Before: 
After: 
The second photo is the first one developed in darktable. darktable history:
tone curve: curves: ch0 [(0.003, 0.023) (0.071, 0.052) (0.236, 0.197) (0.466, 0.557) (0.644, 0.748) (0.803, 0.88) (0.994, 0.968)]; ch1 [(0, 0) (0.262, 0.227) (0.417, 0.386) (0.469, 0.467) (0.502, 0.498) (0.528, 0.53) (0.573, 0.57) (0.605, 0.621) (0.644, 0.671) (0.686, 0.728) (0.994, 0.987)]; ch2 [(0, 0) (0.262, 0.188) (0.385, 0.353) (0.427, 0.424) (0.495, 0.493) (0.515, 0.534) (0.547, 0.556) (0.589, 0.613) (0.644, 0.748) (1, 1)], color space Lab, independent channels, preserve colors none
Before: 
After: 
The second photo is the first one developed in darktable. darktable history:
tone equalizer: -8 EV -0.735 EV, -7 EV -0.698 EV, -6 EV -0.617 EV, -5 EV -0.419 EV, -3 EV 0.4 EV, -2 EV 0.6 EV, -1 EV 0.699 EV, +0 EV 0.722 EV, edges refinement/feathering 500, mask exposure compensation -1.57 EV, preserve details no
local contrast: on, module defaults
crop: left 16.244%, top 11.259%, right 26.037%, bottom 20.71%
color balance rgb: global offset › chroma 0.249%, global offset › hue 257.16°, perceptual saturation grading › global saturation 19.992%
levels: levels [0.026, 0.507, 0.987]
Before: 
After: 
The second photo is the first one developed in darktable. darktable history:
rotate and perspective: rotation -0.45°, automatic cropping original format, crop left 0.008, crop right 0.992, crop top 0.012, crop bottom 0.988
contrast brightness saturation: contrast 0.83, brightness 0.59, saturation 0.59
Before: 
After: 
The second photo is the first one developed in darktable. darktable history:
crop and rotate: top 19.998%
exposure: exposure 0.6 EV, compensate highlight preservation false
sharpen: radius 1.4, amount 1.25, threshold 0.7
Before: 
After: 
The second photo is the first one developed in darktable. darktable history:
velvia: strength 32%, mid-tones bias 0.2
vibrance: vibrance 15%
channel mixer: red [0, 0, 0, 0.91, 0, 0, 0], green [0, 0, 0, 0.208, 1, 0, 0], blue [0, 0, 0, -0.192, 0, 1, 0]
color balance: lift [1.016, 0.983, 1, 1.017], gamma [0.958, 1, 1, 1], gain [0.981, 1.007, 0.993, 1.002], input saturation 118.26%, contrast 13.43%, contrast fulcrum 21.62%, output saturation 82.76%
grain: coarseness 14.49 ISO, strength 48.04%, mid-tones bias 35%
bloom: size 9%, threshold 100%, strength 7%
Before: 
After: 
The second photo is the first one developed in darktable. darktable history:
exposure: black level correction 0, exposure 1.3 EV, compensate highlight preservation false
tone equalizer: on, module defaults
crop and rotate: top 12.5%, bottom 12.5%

++++++++

Revise the data above by changing every "darktable history" to "edit history". Keep everything else the same.

Before: 
After: 
The second photo is the first one developed in darktable. edit history:
tone curve: curves: ch0 [(0.003, 0.023) (0.071, 0.052) (0.236, 0.197) (0.466, 0.557) (0.644, 0.748) (0.803, 0.88) (0.994, 0.968)]; ch1 [(0, 0) (0.262, 0.227) (0.417, 0.386) (0.469, 0.467) (0.502, 0.498) (0.528, 0.53) (0.573, 0.57) (0.605, 0.621) (0.644, 0.671) (0.686, 0.728) (0.994, 0.987)]; ch2 [(0, 0) (0.262, 0.188) (0.385, 0.353) (0.427, 0.424) (0.495, 0.493) (0.515, 0.534) (0.547, 0.556) (0.589, 0.613) (0.644, 0.748) (1, 1)], color space Lab, independent channels, preserve colors none
Before: 
After: 
The second photo is the first one developed in darktable. edit history:
tone equalizer: -8 EV -0.735 EV, -7 EV -0.698 EV, -6 EV -0.617 EV, -5 EV -0.419 EV, -3 EV 0.4 EV, -2 EV 0.6 EV, -1 EV 0.699 EV, +0 EV 0.722 EV, edges refinement/feathering 500, mask exposure compensation -1.57 EV, preserve details no
local contrast: on, module defaults
crop: left 16.244%, top 11.259%, right 26.037%, bottom 20.71%
color balance rgb: global offset › chroma 0.249%, global offset › hue 257.16°, perceptual saturation grading › global saturation 19.992%
levels: levels [0.026, 0.507, 0.987]
Before: 
After: 
The second photo is the first one developed in darktable. edit history:
rotate and perspective: rotation -0.45°, automatic cropping original format, crop left 0.008, crop right 0.992, crop top 0.012, crop bottom 0.988
contrast brightness saturation: contrast 0.83, brightness 0.59, saturation 0.59
Before: 
After: 
The second photo is the first one developed in darktable. edit history:
crop and rotate: top 19.998%
exposure: exposure 0.6 EV, compensate highlight preservation false
sharpen: radius 1.4, amount 1.25, threshold 0.7
Before: 
After: 
The second photo is the first one developed in darktable. edit history:
velvia: strength 32%, mid-tones bias 0.2
vibrance: vibrance 15%
channel mixer: red [0, 0, 0, 0.91, 0, 0, 0], green [0, 0, 0, 0.208, 1, 0, 0], blue [0, 0, 0, -0.192, 0, 1, 0]
color balance: lift [1.016, 0.983, 1, 1.017], gamma [0.958, 1, 1, 1], gain [0.981, 1.007, 0.993, 1.002], input saturation 118.26%, contrast 13.43%, contrast fulcrum 21.62%, output saturation 82.76%
grain: coarseness 14.49 ISO, strength 48.04%, mid-tones bias 35%
bloom: size 9%, threshold 100%, strength 7%
Before: 
After: 
The second photo is the first one developed in darktable. edit history:
exposure: black level correction 0, exposure 1.3 EV, compensate highlight preservation false
tone equalizer: on, module defaults
crop and rotate: top 12.5%, bottom 12.5%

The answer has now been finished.